Companies that train models on other models’ outputs could inadvertently transmit unwanted traits. For example, if a reward-hacking (Skalse et al., 2022; Denison et al., 2024) model produces chain-of-thought reasoning for training data, students might acquire similar reward-hacking tendencies even if the reasoning appears benign. Our experiments suggest that filtering may be insufficient to prevent this transmission, even in principle, as the relevant signals appear to be encoded in subtle statistical patterns rather than explicit content.

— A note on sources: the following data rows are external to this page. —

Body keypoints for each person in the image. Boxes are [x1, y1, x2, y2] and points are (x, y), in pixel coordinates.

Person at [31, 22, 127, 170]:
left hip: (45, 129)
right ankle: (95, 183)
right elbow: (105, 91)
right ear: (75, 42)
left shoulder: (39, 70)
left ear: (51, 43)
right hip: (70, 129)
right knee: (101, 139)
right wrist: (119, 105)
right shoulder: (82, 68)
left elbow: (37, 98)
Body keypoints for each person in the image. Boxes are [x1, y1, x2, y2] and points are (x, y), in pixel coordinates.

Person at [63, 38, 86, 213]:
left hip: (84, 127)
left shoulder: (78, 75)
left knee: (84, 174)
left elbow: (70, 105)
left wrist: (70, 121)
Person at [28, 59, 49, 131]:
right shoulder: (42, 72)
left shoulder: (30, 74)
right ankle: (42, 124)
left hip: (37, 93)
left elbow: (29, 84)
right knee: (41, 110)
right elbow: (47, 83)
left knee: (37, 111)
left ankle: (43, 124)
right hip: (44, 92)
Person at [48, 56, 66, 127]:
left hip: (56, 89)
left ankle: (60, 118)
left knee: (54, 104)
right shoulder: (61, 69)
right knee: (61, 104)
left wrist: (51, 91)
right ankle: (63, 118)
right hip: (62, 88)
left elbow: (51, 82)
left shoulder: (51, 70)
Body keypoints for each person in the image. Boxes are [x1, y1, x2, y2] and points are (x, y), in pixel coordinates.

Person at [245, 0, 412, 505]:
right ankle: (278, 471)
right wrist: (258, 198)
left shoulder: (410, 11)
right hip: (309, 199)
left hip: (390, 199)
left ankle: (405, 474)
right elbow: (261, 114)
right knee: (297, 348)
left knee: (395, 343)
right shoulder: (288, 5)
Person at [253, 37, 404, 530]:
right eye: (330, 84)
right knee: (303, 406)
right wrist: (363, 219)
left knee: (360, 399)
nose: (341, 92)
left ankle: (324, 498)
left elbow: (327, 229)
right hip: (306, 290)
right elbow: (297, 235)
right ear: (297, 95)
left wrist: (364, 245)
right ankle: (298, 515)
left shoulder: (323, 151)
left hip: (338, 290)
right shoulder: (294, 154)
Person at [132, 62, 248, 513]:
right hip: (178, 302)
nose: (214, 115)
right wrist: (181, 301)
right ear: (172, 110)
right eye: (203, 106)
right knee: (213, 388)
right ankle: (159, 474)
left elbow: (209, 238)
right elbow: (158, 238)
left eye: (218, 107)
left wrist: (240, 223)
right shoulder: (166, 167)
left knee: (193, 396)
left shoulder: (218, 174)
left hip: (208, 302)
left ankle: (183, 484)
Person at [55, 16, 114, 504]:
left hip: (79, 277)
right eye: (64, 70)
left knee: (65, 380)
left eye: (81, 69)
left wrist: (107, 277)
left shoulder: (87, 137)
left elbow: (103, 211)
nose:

To its credit, the new White House AI Strategy calls this out explicitly (emphasis mine):

Encourage Open-Source and Open-Weight AI: Open-source and open-weight AI models are made freely available by developers for anyone in the world to download and modify. Models distributed this way have unique value for innovation because startups can use them flexibly without being dependent on a closed model provider. They also benefit commercial and government adoption of AI because many businesses and governments have sensitive data that they cannot send to closed model vendors. And they are essential for academic research, which often relies on access to the weights and training data of a model to perform scientifically rigorous experiments. We need to ensure America has leading open models founded on American values. Open-source and open-weight models could become global standards in some areas of business and in academic research worldwide. For that reason, they also have geostrategic value. While the decision of whether and how to release an open or closed model is fundamentally up to the developer, the Federal government should create a supportive environment for open models.

Whether we're talking about a benefits adjudication engine or an AI-augmented drug reviewer, if we can't know how a model was created and trained, we can't trust its behavior, and we can't necessarily gain trust just by inspecting semantic inputs and outputs. Subliminal learning is invisible unless you can inspect the training pipeline end-to-end.

TL;DR: Use AI. Not too much. Mostly high-quality, highly transparent models.